The code editor has an easy one-click "compile/upload" feature that uploads your programs via USB, so you don’t even need an ISP programmer. Just plug the microcontroller board into your computer using USB, launch the editor, and you're ready to go.

Free software, hundreds of examples, circuit diagrams, programs, all kinds of projects and tutorials are openly available on the Internet to support these interactive boards. Many sensors, modules and displays can be used. You can also combine an Arduino microcontroller board with servo motors, DC motors, gearboxes, speakers, LEDs, switches, cases and many other electronic parts in our catalogue to make your project.

What is Arduino?

Arduino is an open source hardware and software prototyping environment, but what does this mean? Open source means that the boards and programs have been developed by a community of people who are passionate about building their own ideas into projects, but also are willing to share their knowledge, designs, code and skills with other like-minded people. There’s a wealth of shared resources, examples and project ideas to help you develop and learn. See www.arduino.cc to find out more.
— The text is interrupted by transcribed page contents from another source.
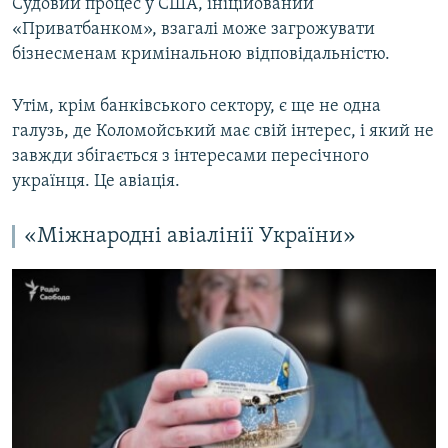
Судовий процес у США, ініційований
«Приватбанком», взагалі може загрожувати
бізнесменам кримінальною відповідальністю.
Утім, крім банківського сектору, є ще не одна
галузь, де Коломойський має свій інтерес, і який не
завжди збігається з інтересами пересічного
українця. Це авіація.
«Міжнародні авіалінії України»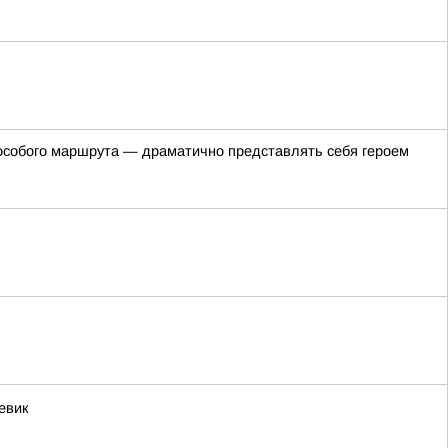
з особого маршрута — драматично представлять себя героем
евик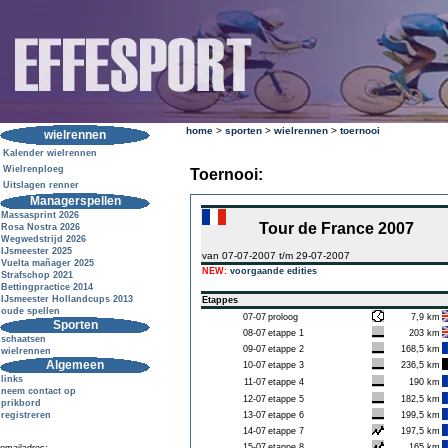
home
>
sporten
>
wielrennen
>
toernooi
wielrennen
Kalender wielrennen
Wielrenploeg
Toernooi:
Uitslagen renner
Managerspellen
Massasprint 2026
Tour de France 2007
Rosa Nostra 2026
Wegwedstrijd 2026
IJsmeester 2025
van 07-07-2007 t/m 29-07-2007
Vuelta mañager 2025
NEW:
voorgaande edities
Strafschop 2021
Bettingpractice 2014
IJsmeester Hollandcups 2013
Etappes
oude spellen
07-07
proloog
7,9 km
Sporten
08-07
etappe 1
203 km
schaatsen
09-07
etappe 2
168,5 km
wielrennen
Algemeen
10-07
etappe 3
236,5 km
links
11-07
etappe 4
190 km
neem contact op
12-07
etappe 5
182,5 km
prikbord
registreren
13-07
etappe 6
199,5 km
14-07
etappe 7
197,5 km
15-07
etappe 8
165 km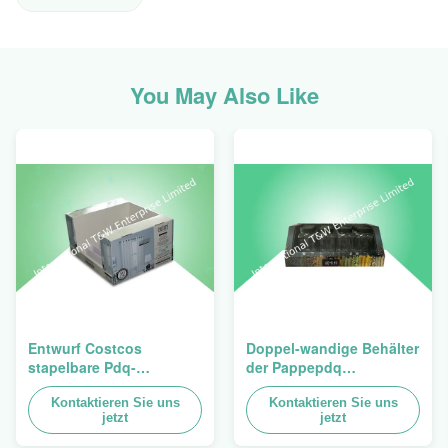
You May Also Like
Entwurf Costcos
Doppel-wandige Behälter
stapelbare Pdq-
der Pappepdq
Hochleistungsbehälter
Hochleistungsstackup
zum Verkauf des
Kontaktieren Sie uns
für die Förderung von
Kontaktieren Sie uns
jetzt
jetzt
Vorhangs, Last 100kgs
Gewürzen/von
Nahrungsmitteln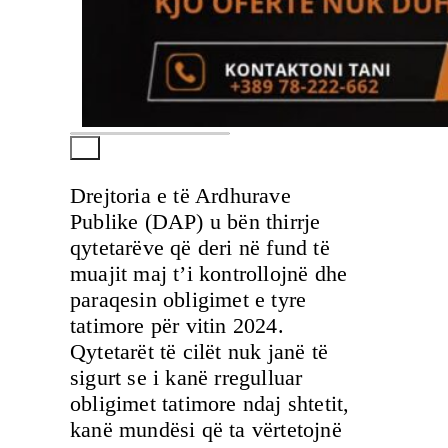
Drejtoria e të Ardhurave
Publike (DAP) u bën thirrje
qytetarëve që deri në fund të
muajit maj t’i kontrollojnë dhe
paraqesin obligimet e tyre
tatimore për vitin 2024.
Qytetarët të cilët nuk janë të
sigurt se i kanë rregulluar
obligimet tatimore ndaj shtetit,
kanë mundësi që ta vërtetojnë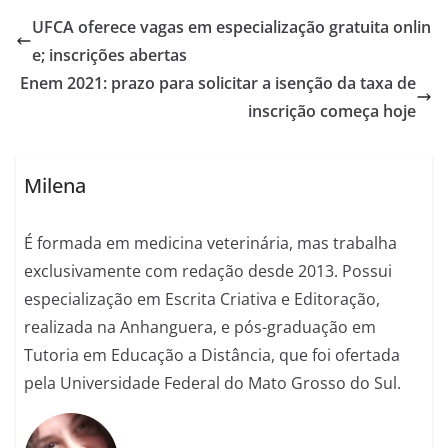
UFCA oferece vagas em especialização gratuita onlin
e; inscrições abertas
Enem 2021: prazo para solicitar a isenção da taxa de
inscrição começa hoje
Milena
É formada em medicina veterinária, mas trabalha
exclusivamente com redação desde 2013. Possui
especialização em Escrita Criativa e Editoração,
realizada na Anhanguera, e pós-graduação em
Tutoria em Educação a Distância, que foi ofertada
pela Universidade Federal do Mato Grosso do Sul.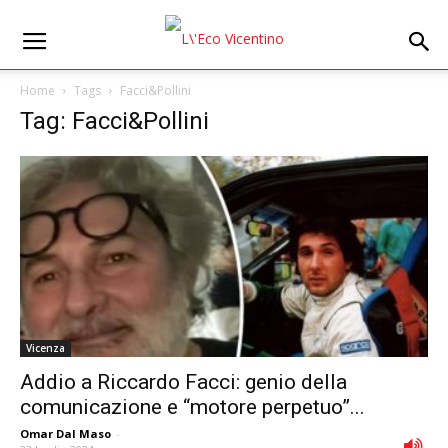
Home
Tags
Facci&Pollini
Tag: Facci&Pollini
Vicenza
Addio a Riccardo Facci: genio della
comunicazione e “motore perpetuo”...
Omar Dal Maso
-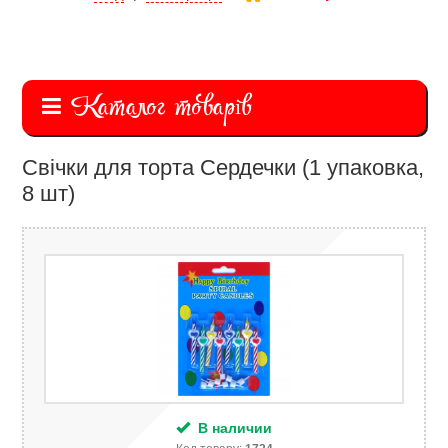
Каталог товарів
Свічки для торта Сердечки (1 упаковка,
8 шт)
В наличии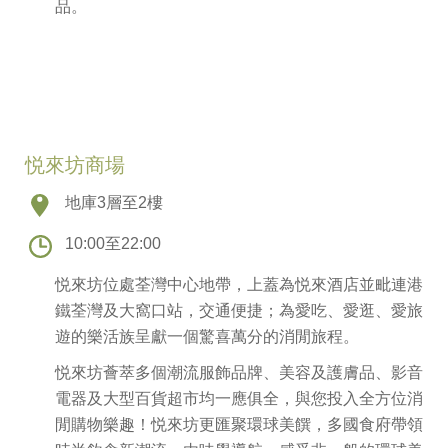
品。
悦來坊商場
地庫3層至2樓
10:00至22:00
悦來坊位處荃灣中心地帶，上蓋為悦來酒店並毗連港
鐵荃灣及大窩口站，交通便捷；為愛吃、愛逛、愛旅
遊的樂活族呈獻一個驚喜萬分的消閒旅程。
悦來坊薈萃多個潮流服飾品牌、美容及護膚品、影音
電器及大型百貨超市均一應俱全，與您投入全方位消
閒購物樂趣！悦來坊更匯聚環球美饌，多國食府帶領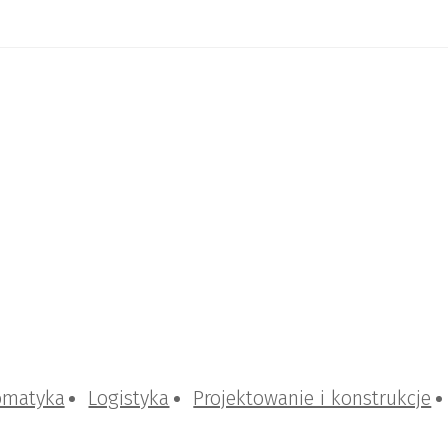
omatyka
Logistyka
Projektowanie i konstrukcje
The Arduino boards are designed with education in mind - in fact they were developed at a University to make electronics easy for artists and other students unfamiliar with programming electronics. It’s possible to build complex circuits without soldering, by simply by plugging jumper leads, modules and breadboard together with the main Uno board. There’s also prototyping shields and other parts and modules that can be soldered if you want to take your project beyond simple plug-and-play.


The Arduino IDE (Integrated Developed Environment) is available as a web app or free open-source download that works on Windows, Mac and Linux, and provides beginners with a simple intuitive programing language. It also allows advanced users to develop powerful programs using the vast range of downloadable libraries that the Arduino community has created. See www.arduino.cc/en/Main/Software for software options.